Brève
Actance - 15 Mai 2026

Une démission sans réserve peut être requalifiée en prise d’acte lorsque des tensions antérieures révèlent des conditions de travail dégradées

Par un arrêt d’espèce du 1er avril 2026 (Cass. Soc., 1er avril 2026 n° 24-12.540), la Cour de cassation apporte un double éclairage sur l’application de la convention collective Syntec et sur les conditions dans lesquelles une démission sans réserve peut être requalifiée en prise d’acte produisant les effets d’un licenciement sans cause réelle et sérieuse.

La Haute juridiction confirme, d’une part, qu’en l’absence de modalités conventionnelles précises de répartition de la prime de vacances, il appartient au juge d’en fixer le montant selon le mode de calcul lui paraissant le plus pertinent.  

D’autre part, elle rappelle qu’une démission apparemment claire et non équivoque peut néanmoins être requalifiée en prise d’acte lorsqu’un différend antérieur avec l’employeur révèle un contexte conflictuel empêchant la poursuite du contrat de travail. 

Une salariée avait présenté sa démission sans réserve ni remarque et saisissait ensuite la juridiction prud’homale aux fins : 

  • de voir reconnaître l’application de la convention collective Syntec ; 
  • d’obtenir divers rappels de salaire et avantages conventionnels ; 
  • et de faire requalifier sa démission en prise d’acte produisant les effets d’un licenciement sans cause réelle et sérieuse.   

La cour d’appel de Paris avait fait droit à plusieurs de ses demandes, notamment au titre de la prime de vacances et de la rupture du contrat de travail. 

La fixation par les juges de la prime conventionnelle  

L’employeur formait un pourvoi en cassation reprochant à la Cour d’appel d’avoir retenu un calcul de la prime de vacances correspondant à 10 % de l’indemnité de congés payés de la salariée, en se fondant sur des dispositions conventionnelles postérieures aux faits litigieux.   

La Cour de cassation rejette toutefois le pourvoi rappelant que l’article 31 de la convention collective imposait seulement une enveloppe globale correspondant à 10 % de la masse des indemnités de congés payés, sans fixer précisément les modalités individuelles de répartition entre les salariés.   

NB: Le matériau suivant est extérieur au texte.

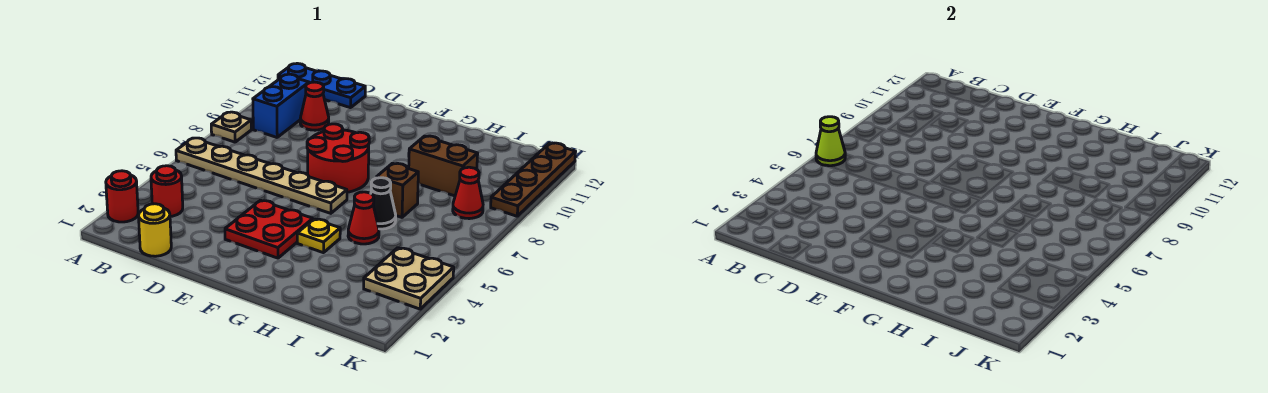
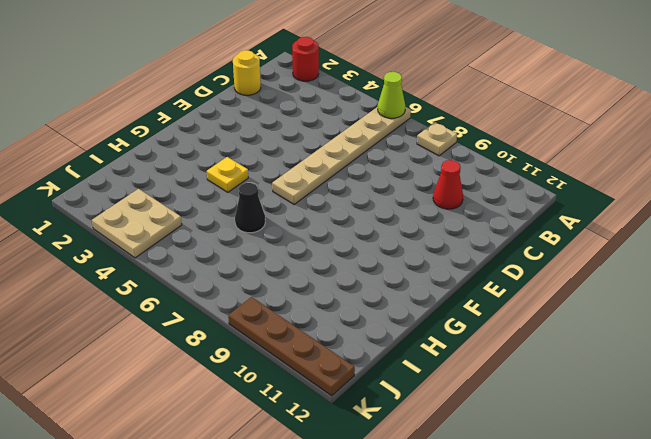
none -> blue plate A12:C12 level 1
none -> red round brick B3 level 1
none -> blue brick B9:B10 level 1

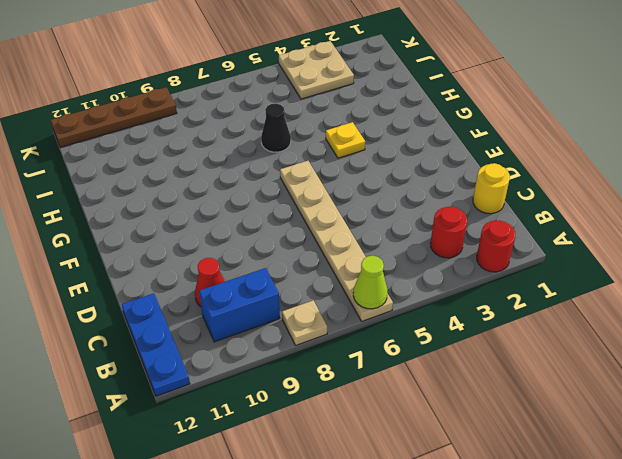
none -> red plate E3:F4 level 1
none -> red round brick E7:F8 level 1
none -> red cone H5 level 1

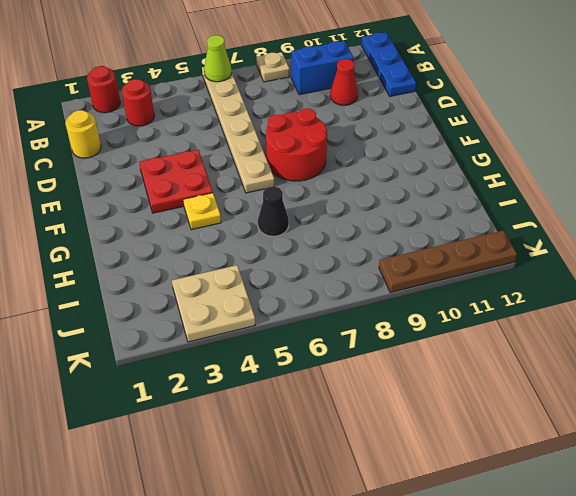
none -> red cone H5 level 1
none -> brown brick H7 level 1
none -> brown brick H9:I9 level 1

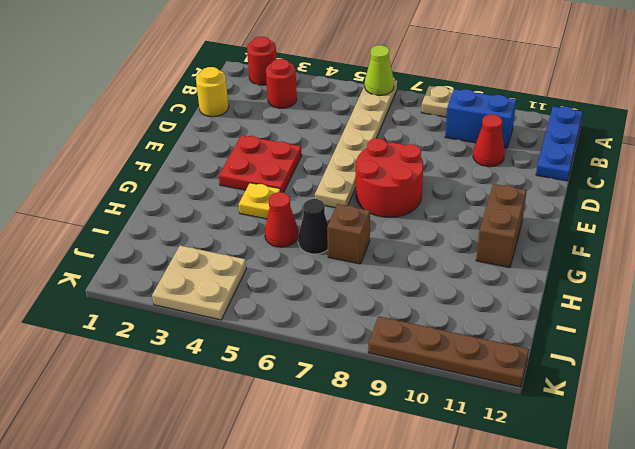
brown brick F11:G11 level 1 -> brown brick H9:I9 level 1
none -> red cone J8 level 1

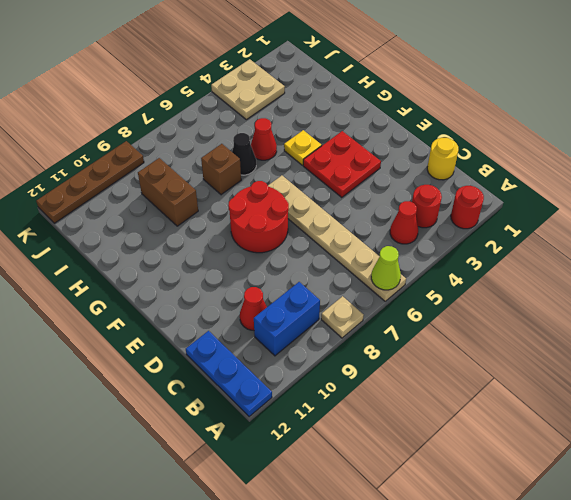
red cone B4 level 1 -> red cone J8 level 1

Elle en déduit qu’en l’absence de règles applicables dans l’entreprise, « il appartient au juge d’en fixer lui-même le montant à une somme correspondant à son objet, selon le mode de calcul qui lui apparaît le meilleur ». 

Or, l’employeur ne démontrant pas avoir mis en œuvre un autre système de répartition, la Cour valide le mode de calcul retenu par les juges du fond.   

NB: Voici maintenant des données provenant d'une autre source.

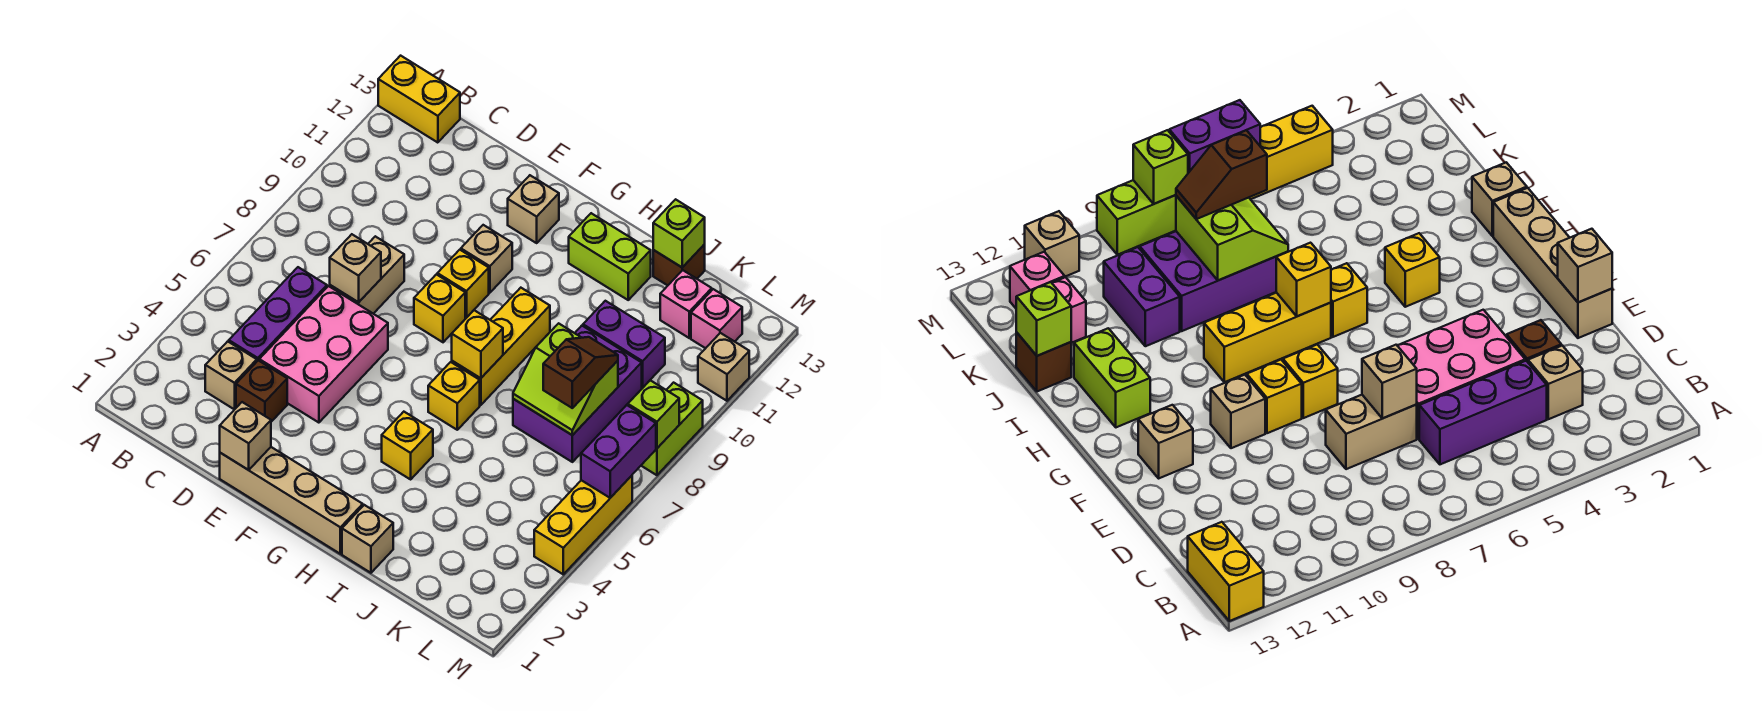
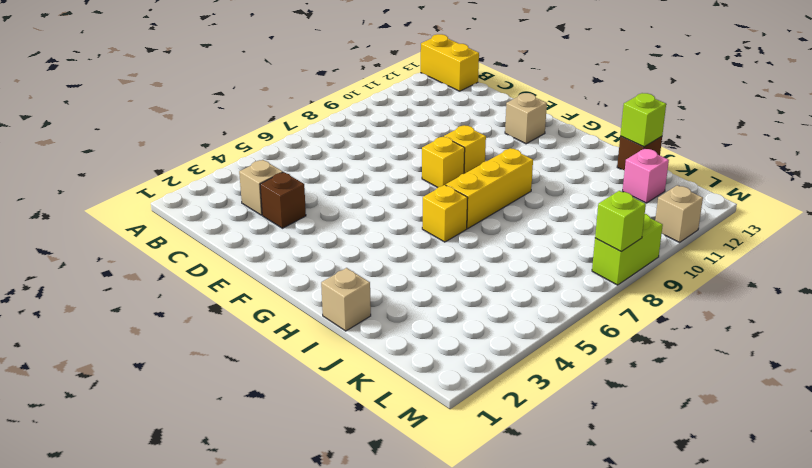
none -> purple brick C4:C6 level 1
none -> pink brick D4:E6 level 1
none -> tan brick D7:D8 level 1
none -> tan brick E1:H1 level 1

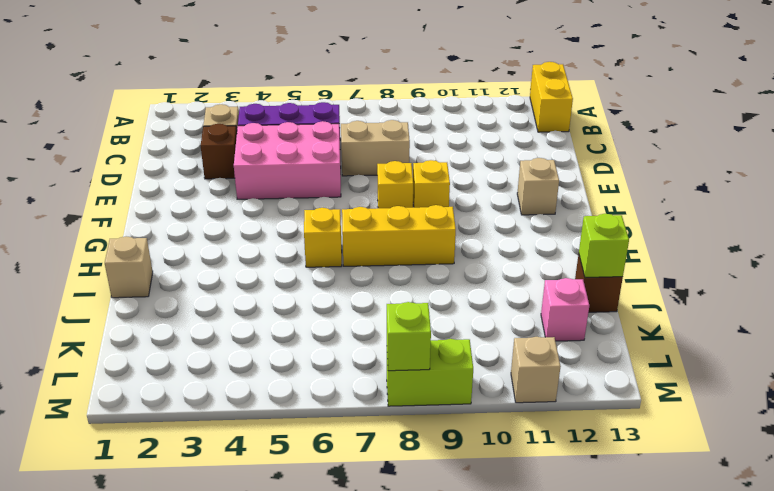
none -> tan brick E1:H1 level 1
none -> tan brick F10 level 1
none -> yellow brick H4 level 1
none -> lime brick H12:I12 level 1

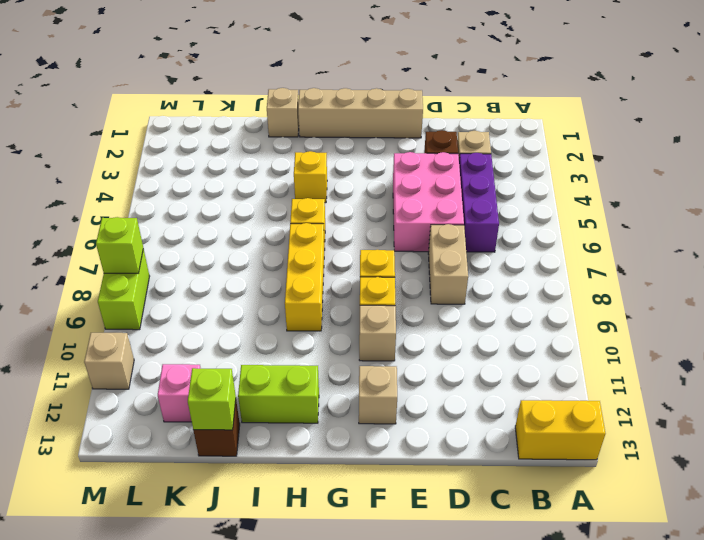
none -> purple brick J7:K9 level 1
none -> purple brick J10:K10 level 1
none -> pink brick L12 level 1
none -> yellow brick M4:M6 level 1

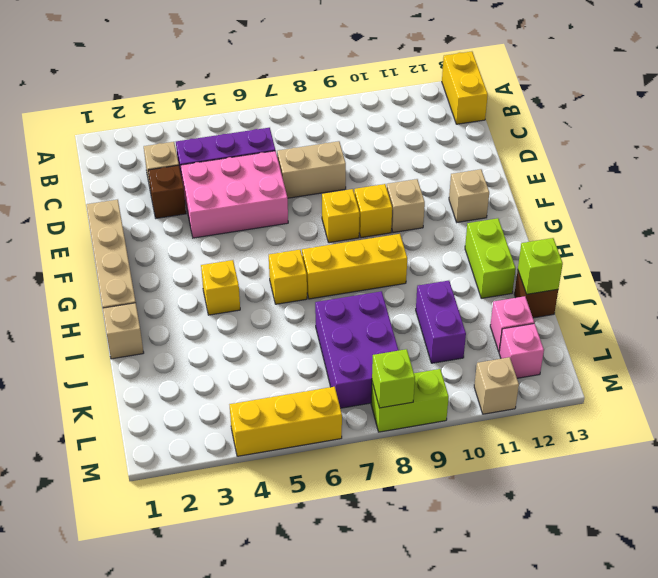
purple brick J7:L8 level 1 -> purple brick J7:K9 level 1
none -> tan brick D7 level 2
none -> tan brick E1 level 2
none -> yellow brick H7 level 2
none -> lime slope J7:K8 level 2 top 8

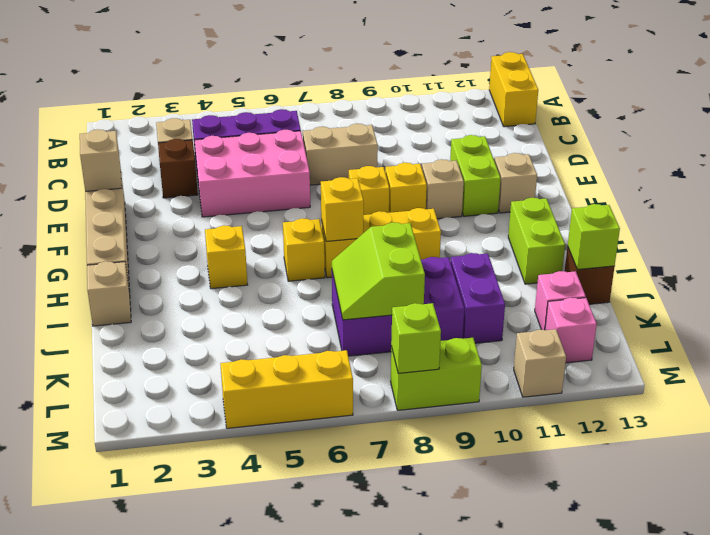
lime brick E11:F11 level 1 -> none
none -> tan brick D7 level 2
none -> purple brick M6:M7 level 2
none -> brown slope K7:K8 level 3 top 7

La démission requalifiée en prise d’acte malgré l’absence de réserve 

L’employeur soutenait que la salariée avait démissionné sans équivoque, sans formuler la moindre réserve dans son courrier de démission, avant de rejoindre immédiatement un nouvel employeur. 

Selon lui, la contestation ultérieure de la rupture, intervenue près d’un an après, ne pouvait remettre en cause la qualification de démission.   

La Cour de cassation rejette à nouveau son pourvoi rappelant que la démission constitue un acte unilatéral traduisant une volonté claire et non équivoque de rompre le contrat de travail.  

Toutefois, lorsqu’il existe des circonstances, même antérieures, révélant un différend avec l’employeur, la démission peut devenir équivoque et être analysée comme une prise d’acte. 

La Cour de cassation retient l’existence d’un différend antérieur à la démission au regard notamment :  

  • de nombreux échanges de courriels témoignant de relations tendues avec le gérant ; 
  • des reproches répétés adressés à la salariée concernant son travail ; 
  • plusieurs alertes et demandes de mise au point restées sans réponse ; 
  • une surcharge de travail dénoncée à plusieurs reprises ; 
  • un certificat médical évoquant une « asthénie réactionnelle sévère » liée à des difficultés relationnelles potentiellement professionnelles ; 
  • ainsi qu’un courrier adressé près de 4 mois après la démission revenant sur le contexte conflictuel ayant entouré la rupture.   

Les juges ont pu estimer que les éléments révélaient l’existence d’un différend antérieur à la démission et des manquements de l’employeur ayant créé des conditions de travail dégradées suffisamment graves pour empêcher la poursuite du contrat de travail et justifiant la prise d’acte.